Tuesday, May 26, 2015

Is Sickness Punishment For Sin?

Biblegems #230

Question: Jesus’ comment in John 5:14 seems to support the teaching of some that the bad things we encounter in life are a direct result of sin in our lives. Can you clarify?

 Here’s Jesus’ statement (NIV, 2011):
         John 5:14   Later Jesus found him at the temple and said to him, “See, you are well again. Stop sinning or something worse may happen to you.”

One of the principles for correctly interpreting Scripture is that a narrative—the recording of an event—cannot (by itself) be treated as establishing a doctrinal truth. For example, when Matthew 27:5 records that Judas “went away and hanged himself,” that account cannot be treated as a doctrine supporting suicide!
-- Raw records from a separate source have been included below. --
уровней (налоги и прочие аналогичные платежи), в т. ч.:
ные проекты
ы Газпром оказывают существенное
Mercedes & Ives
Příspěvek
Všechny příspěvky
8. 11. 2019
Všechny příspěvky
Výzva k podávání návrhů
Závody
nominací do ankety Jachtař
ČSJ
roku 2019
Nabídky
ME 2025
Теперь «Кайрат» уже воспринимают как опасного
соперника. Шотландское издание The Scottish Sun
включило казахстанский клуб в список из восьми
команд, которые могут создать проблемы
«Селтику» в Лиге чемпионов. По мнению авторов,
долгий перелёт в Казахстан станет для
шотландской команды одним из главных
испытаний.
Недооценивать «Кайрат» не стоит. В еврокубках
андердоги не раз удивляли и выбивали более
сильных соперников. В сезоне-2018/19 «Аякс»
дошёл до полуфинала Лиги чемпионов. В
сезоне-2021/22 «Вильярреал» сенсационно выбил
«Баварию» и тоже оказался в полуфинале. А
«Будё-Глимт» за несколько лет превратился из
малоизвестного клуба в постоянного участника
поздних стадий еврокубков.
That same  principle of interpretation applies here in John 5:14 as well.

The situation in John 5 provides one example from the life of an invalid whose illness had kept him from walking for 38 years (Jn. 5:5). Jesus questioned whether the man really wanted to be get better (Jn. 5:6), and identified the cause of this particular disability as sin of some kind (Jn. 5:14). That one example, however, cannot be used to teach that all sickness results from the sick person’s sin.
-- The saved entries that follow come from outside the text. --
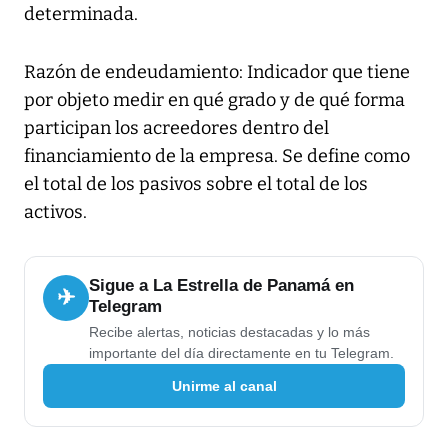
determinada.
Razón de endeudamiento: Indicador que tiene
por objeto medir en qué grado y de qué forma
participan los acreedores dentro del
financiamiento de la empresa. Se define como
el total de los pasivos sobre el total de los
activos.
Sigue a La Estrella de Panamá en
✈
Telegram
Recibe alertas, noticias destacadas y lo más
importante del día directamente en tu Telegram.
Unirme al canal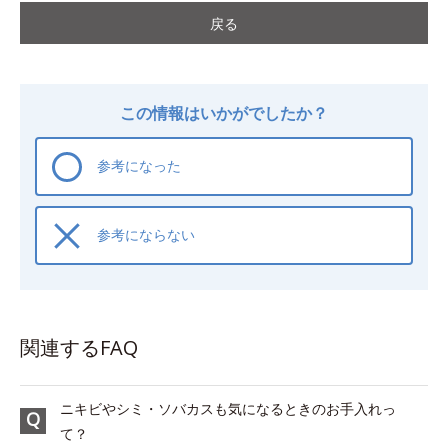
戻る
この情報はいかがでしたか？
参考になった
参考にならない
関連するFAQ
ニキビやシミ・ソバカスも気になるときのお手入れっ
て？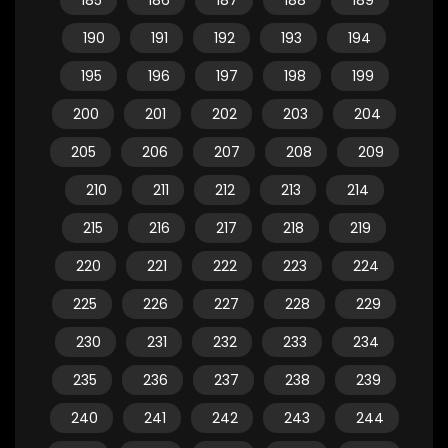
185
186
187
188
189
190
191
192
193
194
195
196
197
198
199
200
201
202
203
204
205
206
207
208
209
210
211
212
213
214
215
216
217
218
219
220
221
222
223
224
225
226
227
228
229
230
231
232
233
234
235
236
237
238
239
240
241
242
243
244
In fact, in contrast to this man’s experience, the Gospel of John recounts another time when Jesus healed a man who had been born blind—where sin was not the cause:
         John 9:1-3  As he went along, he saw a man blind from birth. His disciples asked him, “Rabbi, who sinned, this man or his parents, that he was born blind?”
         “Neither this man nor his parents sinned,” said Jesus, “but this happened so that the work of God might be displayed in his life.”

Not all suffering, hardship, tragedy, financial setbacks, etc. can traced back to some specific sin. We live in a sin-broken world contaminated by disease, wickedness, pain and death. Sickness, trouble and pain afflict us all. Sometimes it is of our own making; sometimes not.
         Ps. 34:19   A righteous man may have many troubles, but the LORD delivers him from them all…

That being said, when sickness and hardship come, it is time to take a spiritual health exam. If there is un-confessed sin in our life we need to identify it and deal with it immediately. Sin creates spiritual stress. As such, sin can cause both illness and trouble, and it can prevent healing from taking place.
         Ps. 38:3  Because of your wrath there is no health in my body; my bones have no soundness because of my sin.

Therefore, when sickness strikes the Bible instructs us to get spiritually healthy first, removing any barrier to the restoration of our physical health.
         James 5:14-16  Is anyone among you sick? Let them call the elders of the church to pray over them and anoint them with oil in the name of the Lord. And the prayer offered in faith will make the sick person well; the Lord will raise them up. If they have sinned, they will be forgiven. Therefore confess your sins to each other and pray for each other so that you may be healed. The prayer of a righteous person is powerful and effective.